Roots and Wings: Adventures of a Spirit on Earth

Description

172 pages
$16.00
ISBN 0-9731007-4-5
DDC C818'.609

Author

Publisher

Year

2003

Contributor

Reviewed by Peter Harmathy

Peter Harmathy teaches fine arts in Victoria.

Review

Jack Haas is an American-born scholar, philosopher, and writer who
currently lives in British Columbia. In his early 20s, he chose to live
as a vagabond, travelling the world and reporting on his many
experiences. He has described his travels around the globe in earlier
books such as In and Of: Memoirs of a Mystic Journey (2002).

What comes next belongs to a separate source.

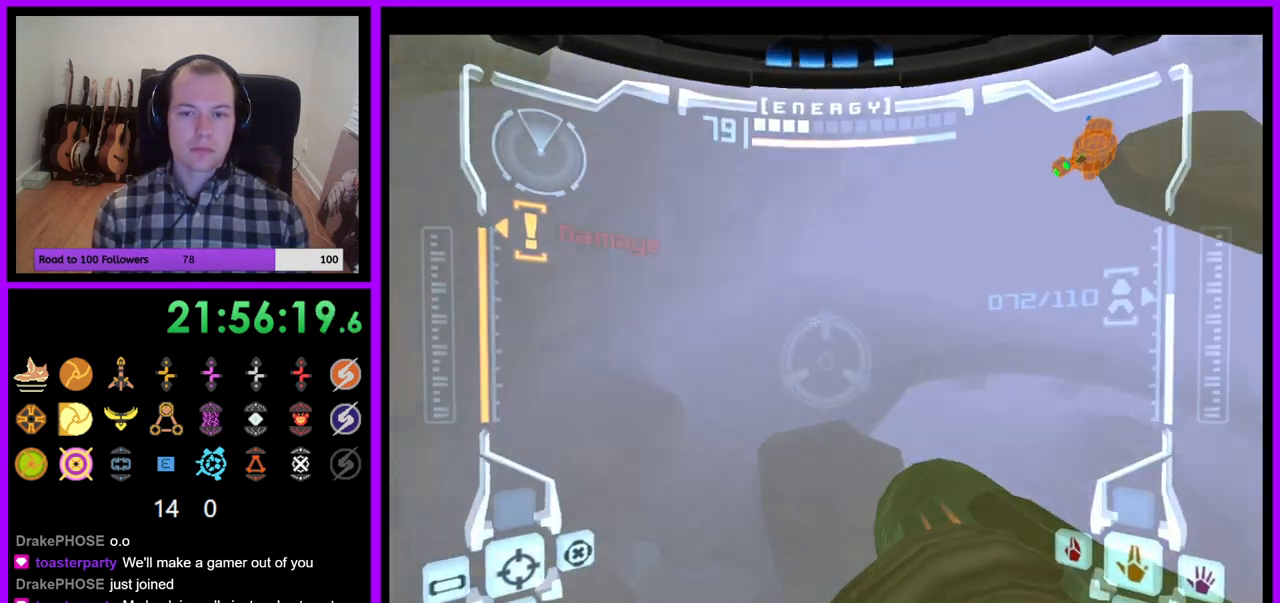
{"buttons": ["R1"], "left_stick": "up", "right_stick": "center", "events": []}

Roots and Wings is an autobiographical account of Haas’s physical
travels and spiritual ruminations over the last 15 years. In Part 1, he
takes us on a journey in search of enlightenment, inspiration,
friendships, and chance encounters in India, Nepal, Morocco, France, and
Hawaii. In Part 2, he literally follows a visionary dream to New
Zealand, Israel, Iceland, and Ireland. His epic journeys do not follow
any prescribed ideology, but provide insights into both Eastern and
Western thought. In Part 3, he explores the idea of the human-individual
vs. the God-universal and the human-earth vs. the God-heaven: hence
“roots” and “wings.”

The author’s hyperarticulate, stream-of-consciousness writing is as
esoteric as it is relevant, as frustrating as it is liberating, and as
contradictory as it is unambiguous. Haas is a rare writer of our
day—one who unabashedly rebels against life-not-lived and, through
example, revels in the mysteries of God, the human-universe connection,
and our search for meaning and truth.